Сегодняшние предутренние дела Чена тоже должны были носить отпечаток «культурного обмена». А потому для продолжения рабочей активности он выбрал свежую сорочку, модный галстук, серые брюки и толстовку. Правда, пододел зачем-то, поразмыслив, под сорочку футболку популярного в среде околопролетарской молодежи желтого цвета с вырезом на груди. Протер круглые очки в тонкой металлической оправе – и тридцати еще не исполнилось, а зрение уже портится… Проклятые иероглифы. Окончательно собравшись и прихватив объемистый кожаный портфель, Чен выскочил из дома.
Быстрым шагом он миновал Тургеневскую читальню, на которой висело объявление о проведении «…в день бывш. Св. Троицы антиалкогольного и антирелигиозного митинга с целью разоблачения Св. Духа и пр. контрреволюции», и вышел к Главпочтамту. Время было рассчитано точно – ровно через минуту туда же подошел благообразный господин в отлично пошитом костюме, в шляпе, с тросточкой в руке, в таких же очках, как у Чена. От своего визави господин отличался тем, что был европейской, а не азиатской наружности да еще намного, намного старше. В здание почтамта двое заходить не стали, а сразу пошли к прудам. Шли не общаясь и вообще держась шагах в двадцати друг от друга – Чен спереди, господин позади. Только миновав памятник Грибоедову, участники встречи церемонно раскланялись друг с другом, а старший по возрасту вежливо осведомился у почти остановившегося Чена:
– Вы уверены, что это безопасно?
– Абсолютно, профессор. Агенты ГПУ в это время еще спят или уже спят – как вам угодно, – обаятельно улыбнулся Марейкис, но тут же серьезно добавил: – Слухи о тотальном контроле за всем и каждым в большевистской Москве сильно преувеличены, дорогой профессор. Я не думаю, за мной не следят. Зачем? Я просто востоковед. За вами, полагаю, тоже. Но… на всякий случай, вы принесли то, что я просил?
– Да, разумеется, – профессор вынул из кармана небольшой сверток. – Это самый свежий сборник стихотворений Акита Удзяку. Его еще и в Японии мало кто видел, но, по счастью, ко мне в Харбин заезжал Миша Григорьев – мой друг. Он замечательный переводчик, кстати сказать, вот и захватил с собой… Да, чуть не забыл, – и профессор из другого кармана извлек еще один пакет: – Здесь материалы, заявки, проспекты и прочее – для организации гастролей кабуки в Москве. Разумеется, в ВОКСе все это уже есть, но это как мы просили, Арсений Тимофеевич!
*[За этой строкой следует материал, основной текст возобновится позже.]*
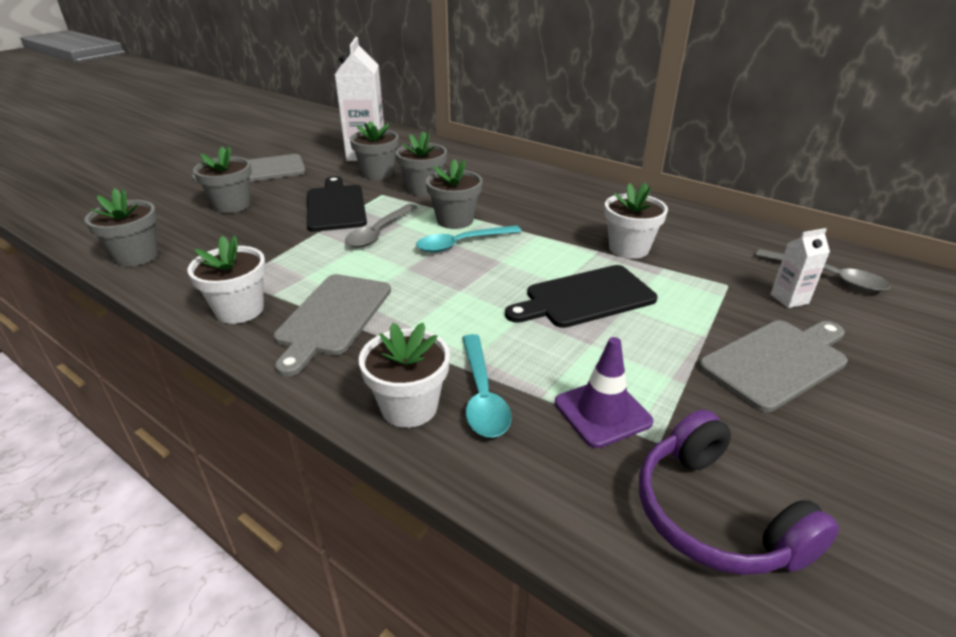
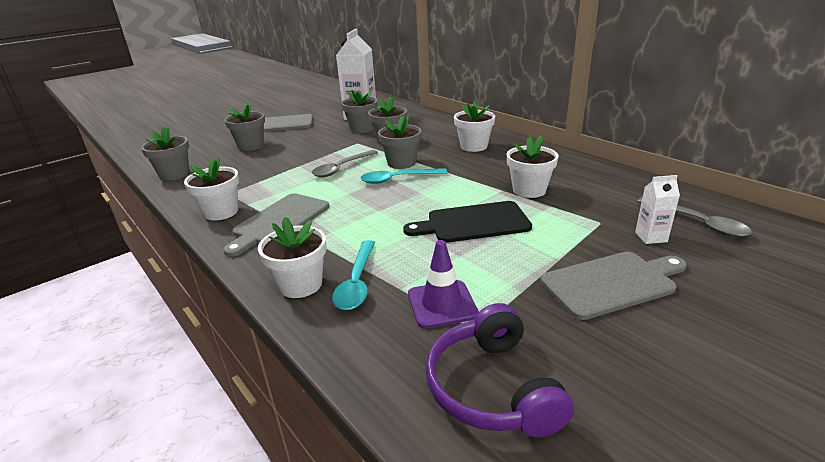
camera: 15 degrees right, 5 degrees down
black cutting board [307,176,367,232] -> none
none -> white flower pot [454,103,495,152]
– Спасибо, профессор. Вы спрашивали, есть ли у меня прямой и неформальный выход на Ольгу Давидовну Каменеву. Так вот, если вдруг вам будут задавать вопросы о нашей встрече в столь странное время, то упирайте на это. И на то, что поезд у вас в девять утра.
– Да-да, конечно. А вы считаете, что мадам Каменева действительно приложит усилия для организации этих гастролей?
– Почему бы и нет? Правда, у Ольги Давидовны сейчас возникли другие проблемы. Это связано с ее братом. Троцкий в серьезной опале. Похоже, с каждым днем его положение становится все хуже. Дело может кончиться арестом или ссылкой. Впрочем, ссылка тут не вариант – он слишком известен в стране. Куда его вышлешь? Только если из России, за границу. Не знаю, может быть, он этого и добивается… – собеседники подошли к пруду и остановились. Здесь Чен посмотрел на профессора в упор и спросил:
– А какие новости из Харбина, Иван Карлович?
– Из Харбина… – замешкался профессор Иван Карлович и продолжил, перескакивая с темы на тему: – Все хорошо. Профессор Спальвин передает вам поклон из Токио, Арсений Тимофеевич. Он считает вас одним из лучших своих учеников.
Губы Чена дрогнули в легкой улыбке. Он вежливо кивнул.
– Спальвин много делает и для организации гастролей, и для грядущей выставки японского синематографа в Советской России, и для переводов… Да-да, много делает… Харбин… Понимаете, Арсений Тимофеевич, это очень странная история. Вы знаете, я был связан с российской разведкой еще… еще когда вы не родились, да-с, – неожиданно разозлился Иван Карлович, – и, должен вам сказать, иллюзии по поводу того, что в этой чрезвычайно тонкой и деликатной сфере все должно быть устроено не менее тонко и умно, у меня улетучились еще перед японской войной. Такой тупости, такого, простите, идиотизма, который царил тогда в штабах русского военного командования, я не ожидал, так что итог войны не был для меня большой неожиданностью. Говорю вам это открыто, потому что убежден: вы – один из нас!